Mental Health and Non-medical Considerations
Some patients find the decisions surrounding genetic testing to be emotionally overwhelming. Your doctor or genetic counselor should inform you of the risks associated with testing either positive or negative for a gene mutation. Patients with a strong family history, including those with multiple family members diagnosed with breast cancer, may still test negative for all known genetic mutations.
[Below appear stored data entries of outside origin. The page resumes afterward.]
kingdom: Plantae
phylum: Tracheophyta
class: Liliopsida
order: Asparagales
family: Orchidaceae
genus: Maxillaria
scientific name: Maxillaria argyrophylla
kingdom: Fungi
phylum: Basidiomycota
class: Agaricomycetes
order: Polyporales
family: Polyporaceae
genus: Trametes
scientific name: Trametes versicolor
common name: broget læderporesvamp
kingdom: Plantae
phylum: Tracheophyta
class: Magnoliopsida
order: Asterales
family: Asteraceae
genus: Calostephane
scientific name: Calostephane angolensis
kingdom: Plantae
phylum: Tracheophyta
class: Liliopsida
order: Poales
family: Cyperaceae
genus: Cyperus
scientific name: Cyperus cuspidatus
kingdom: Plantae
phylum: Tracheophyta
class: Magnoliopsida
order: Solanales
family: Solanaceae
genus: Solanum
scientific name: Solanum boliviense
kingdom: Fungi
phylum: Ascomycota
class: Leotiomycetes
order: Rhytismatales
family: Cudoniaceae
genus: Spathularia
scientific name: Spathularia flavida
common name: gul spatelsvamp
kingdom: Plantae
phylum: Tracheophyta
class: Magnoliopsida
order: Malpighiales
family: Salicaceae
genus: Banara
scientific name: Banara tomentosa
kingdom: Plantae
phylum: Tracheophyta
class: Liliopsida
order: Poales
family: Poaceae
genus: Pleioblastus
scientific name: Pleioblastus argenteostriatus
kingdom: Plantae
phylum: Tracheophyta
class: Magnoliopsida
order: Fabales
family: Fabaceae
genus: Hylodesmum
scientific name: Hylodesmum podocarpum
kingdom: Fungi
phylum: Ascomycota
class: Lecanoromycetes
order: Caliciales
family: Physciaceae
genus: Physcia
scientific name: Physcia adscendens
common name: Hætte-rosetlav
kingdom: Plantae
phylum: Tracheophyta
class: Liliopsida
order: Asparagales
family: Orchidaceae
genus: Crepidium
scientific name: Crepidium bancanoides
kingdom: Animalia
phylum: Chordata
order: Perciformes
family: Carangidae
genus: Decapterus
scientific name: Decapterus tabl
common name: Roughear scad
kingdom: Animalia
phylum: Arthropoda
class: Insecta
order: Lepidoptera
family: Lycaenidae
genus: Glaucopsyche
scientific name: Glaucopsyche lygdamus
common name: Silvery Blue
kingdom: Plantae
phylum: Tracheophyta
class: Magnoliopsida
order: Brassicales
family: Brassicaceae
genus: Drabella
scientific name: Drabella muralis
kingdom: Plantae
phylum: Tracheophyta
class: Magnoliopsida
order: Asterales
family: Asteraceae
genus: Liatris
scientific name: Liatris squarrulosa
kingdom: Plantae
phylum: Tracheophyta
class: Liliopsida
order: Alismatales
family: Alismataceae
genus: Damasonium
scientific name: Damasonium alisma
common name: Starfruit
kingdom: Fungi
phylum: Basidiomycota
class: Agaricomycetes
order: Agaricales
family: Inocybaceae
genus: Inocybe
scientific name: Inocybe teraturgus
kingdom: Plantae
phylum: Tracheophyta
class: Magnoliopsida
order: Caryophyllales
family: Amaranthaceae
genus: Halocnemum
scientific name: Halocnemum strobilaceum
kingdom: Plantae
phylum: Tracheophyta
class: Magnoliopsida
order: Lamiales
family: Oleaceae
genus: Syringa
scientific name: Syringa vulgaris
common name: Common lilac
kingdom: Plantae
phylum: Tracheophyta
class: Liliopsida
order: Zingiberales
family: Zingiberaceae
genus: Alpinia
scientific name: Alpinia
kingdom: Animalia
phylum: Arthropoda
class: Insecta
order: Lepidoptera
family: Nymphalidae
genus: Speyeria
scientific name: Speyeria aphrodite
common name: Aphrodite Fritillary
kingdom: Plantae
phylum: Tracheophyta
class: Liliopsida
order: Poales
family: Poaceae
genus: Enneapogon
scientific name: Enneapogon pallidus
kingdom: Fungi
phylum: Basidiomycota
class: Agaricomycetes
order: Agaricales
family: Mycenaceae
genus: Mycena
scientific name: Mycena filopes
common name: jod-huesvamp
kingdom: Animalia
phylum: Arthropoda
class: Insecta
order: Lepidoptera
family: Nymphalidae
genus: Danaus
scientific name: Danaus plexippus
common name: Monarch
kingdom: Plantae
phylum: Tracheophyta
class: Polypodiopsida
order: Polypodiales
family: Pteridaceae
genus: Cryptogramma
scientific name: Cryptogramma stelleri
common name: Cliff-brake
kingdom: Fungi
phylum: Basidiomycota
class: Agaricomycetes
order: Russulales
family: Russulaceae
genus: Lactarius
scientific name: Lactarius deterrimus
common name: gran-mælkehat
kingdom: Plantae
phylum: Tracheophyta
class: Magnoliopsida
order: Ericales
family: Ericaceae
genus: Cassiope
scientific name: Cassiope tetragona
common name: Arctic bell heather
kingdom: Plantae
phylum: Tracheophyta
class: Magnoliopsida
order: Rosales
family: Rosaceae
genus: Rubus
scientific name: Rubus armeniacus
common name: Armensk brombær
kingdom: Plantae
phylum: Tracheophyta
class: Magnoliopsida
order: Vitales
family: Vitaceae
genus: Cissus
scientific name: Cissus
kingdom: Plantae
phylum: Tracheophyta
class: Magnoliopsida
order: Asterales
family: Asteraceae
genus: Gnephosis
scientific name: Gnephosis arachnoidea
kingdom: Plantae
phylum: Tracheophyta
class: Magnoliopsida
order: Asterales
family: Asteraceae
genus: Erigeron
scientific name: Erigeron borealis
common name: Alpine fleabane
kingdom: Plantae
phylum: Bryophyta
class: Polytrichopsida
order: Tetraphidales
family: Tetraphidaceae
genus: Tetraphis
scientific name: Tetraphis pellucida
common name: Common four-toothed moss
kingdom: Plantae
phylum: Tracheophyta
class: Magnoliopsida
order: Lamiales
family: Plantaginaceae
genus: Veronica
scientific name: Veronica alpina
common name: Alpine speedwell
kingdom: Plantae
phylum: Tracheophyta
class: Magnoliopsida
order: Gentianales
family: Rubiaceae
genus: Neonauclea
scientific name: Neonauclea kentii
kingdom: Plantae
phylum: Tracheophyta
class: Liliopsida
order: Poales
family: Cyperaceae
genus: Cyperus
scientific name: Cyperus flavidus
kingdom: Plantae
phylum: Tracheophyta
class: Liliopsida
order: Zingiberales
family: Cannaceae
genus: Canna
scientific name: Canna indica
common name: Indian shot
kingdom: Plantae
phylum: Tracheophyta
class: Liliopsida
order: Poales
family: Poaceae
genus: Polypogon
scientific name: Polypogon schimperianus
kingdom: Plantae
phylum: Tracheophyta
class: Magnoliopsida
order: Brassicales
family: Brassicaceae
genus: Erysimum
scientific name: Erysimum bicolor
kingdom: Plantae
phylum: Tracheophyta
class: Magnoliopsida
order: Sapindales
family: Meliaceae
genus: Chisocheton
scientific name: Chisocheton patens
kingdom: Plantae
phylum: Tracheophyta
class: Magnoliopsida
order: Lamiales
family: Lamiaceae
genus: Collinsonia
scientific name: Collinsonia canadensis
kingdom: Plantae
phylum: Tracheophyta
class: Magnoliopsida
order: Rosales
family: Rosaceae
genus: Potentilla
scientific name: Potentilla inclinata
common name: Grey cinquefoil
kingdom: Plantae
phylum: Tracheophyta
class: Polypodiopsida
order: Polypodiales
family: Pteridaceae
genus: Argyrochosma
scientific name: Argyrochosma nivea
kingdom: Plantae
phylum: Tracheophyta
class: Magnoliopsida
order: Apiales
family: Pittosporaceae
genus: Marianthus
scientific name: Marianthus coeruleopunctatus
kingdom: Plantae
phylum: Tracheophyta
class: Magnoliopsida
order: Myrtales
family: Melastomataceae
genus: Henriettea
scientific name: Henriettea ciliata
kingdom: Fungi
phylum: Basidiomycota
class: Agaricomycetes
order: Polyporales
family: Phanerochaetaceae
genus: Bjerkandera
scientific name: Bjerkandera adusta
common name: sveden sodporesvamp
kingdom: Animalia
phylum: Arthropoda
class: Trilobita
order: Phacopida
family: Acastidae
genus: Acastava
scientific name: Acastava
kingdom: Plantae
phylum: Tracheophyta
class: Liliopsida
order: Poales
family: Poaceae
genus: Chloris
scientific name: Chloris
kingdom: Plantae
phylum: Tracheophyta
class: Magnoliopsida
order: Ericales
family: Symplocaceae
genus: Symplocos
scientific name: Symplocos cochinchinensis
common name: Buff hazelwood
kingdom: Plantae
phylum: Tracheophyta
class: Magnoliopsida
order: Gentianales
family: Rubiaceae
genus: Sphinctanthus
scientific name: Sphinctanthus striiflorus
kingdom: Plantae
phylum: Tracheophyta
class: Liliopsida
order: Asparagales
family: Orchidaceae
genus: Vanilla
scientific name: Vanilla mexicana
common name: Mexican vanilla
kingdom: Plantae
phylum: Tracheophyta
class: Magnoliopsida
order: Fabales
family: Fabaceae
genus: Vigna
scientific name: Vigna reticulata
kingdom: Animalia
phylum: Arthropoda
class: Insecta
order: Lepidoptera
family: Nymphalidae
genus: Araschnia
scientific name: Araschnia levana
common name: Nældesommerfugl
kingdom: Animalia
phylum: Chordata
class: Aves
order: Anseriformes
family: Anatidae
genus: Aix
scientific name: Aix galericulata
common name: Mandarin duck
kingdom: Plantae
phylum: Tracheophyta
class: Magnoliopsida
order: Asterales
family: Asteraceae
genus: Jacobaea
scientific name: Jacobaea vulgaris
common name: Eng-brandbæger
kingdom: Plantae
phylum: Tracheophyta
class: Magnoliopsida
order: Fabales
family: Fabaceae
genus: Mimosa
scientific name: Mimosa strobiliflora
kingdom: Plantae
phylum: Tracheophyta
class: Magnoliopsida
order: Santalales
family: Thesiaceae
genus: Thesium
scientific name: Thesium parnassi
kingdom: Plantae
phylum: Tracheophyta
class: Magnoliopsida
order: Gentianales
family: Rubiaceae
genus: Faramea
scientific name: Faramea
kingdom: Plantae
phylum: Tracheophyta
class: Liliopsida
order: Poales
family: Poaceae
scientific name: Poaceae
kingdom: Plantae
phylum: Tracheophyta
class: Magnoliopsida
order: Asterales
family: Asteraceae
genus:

Genetic test results are not a diagnosis. A negative test result does not entirely eliminate the chance of developing breast cancer. Patients without gene mutations still carry a population risk. A positive test does not mean that you have or will develop cancer in your lifetime.
Patients should also be counseled on the non-medical issues associated with genetic testing. Health insurance carriers in the United States are prohibited from discriminating against patients that test positive for a harmful gene mutation. However, life insurance carriers have no such restrictions. This may have less of an impact on a patient already diagnosed with breast cancer, but it can pose a risk for family members who want to get tested.
Testing Before Surgery
Patients who have already been diagnosed with breast cancer may choose to have genetic testing done prior to making any final surgical decisions. Results can help inform procedure type (lumpectomy vs. mastectomy) and whether a patient should consider a contralateral risk-reducing mastectomy.
Risk-Reducing Procedures
Risk-reducing mastectomies reduce breast cancer risk by over 90% in patients who do not have a cancer diagnosis but carry a harmful gene mutation. Many high-risk women find peace of mind through risk-reducing surgeries, which can eliminate frequent surveillance, numerous biopsies, and fear of developing cancer. Surgery empowers these patients to feel that they have taken control and done everything in their power to reduce their risk of developing breast cancer.
Patients who choose monitoring over surgery can expect recommended screening through MRI, ultrasound, and mammography every three to six months.
Breast reconstruction availability and quality can help patients make this intensely personal decision. Immediate breast reconstruction and new, nipple and areola sparing mastectomy techniques mean that patients can wake up with natural-looking, reconstructed breasts right after surgery. These types of options can reduce the emotional impact of mastectomy. Knowing your breast reconstruction options early in the process can inform your decisions about the choice and timing of risk-reducing mastectomy.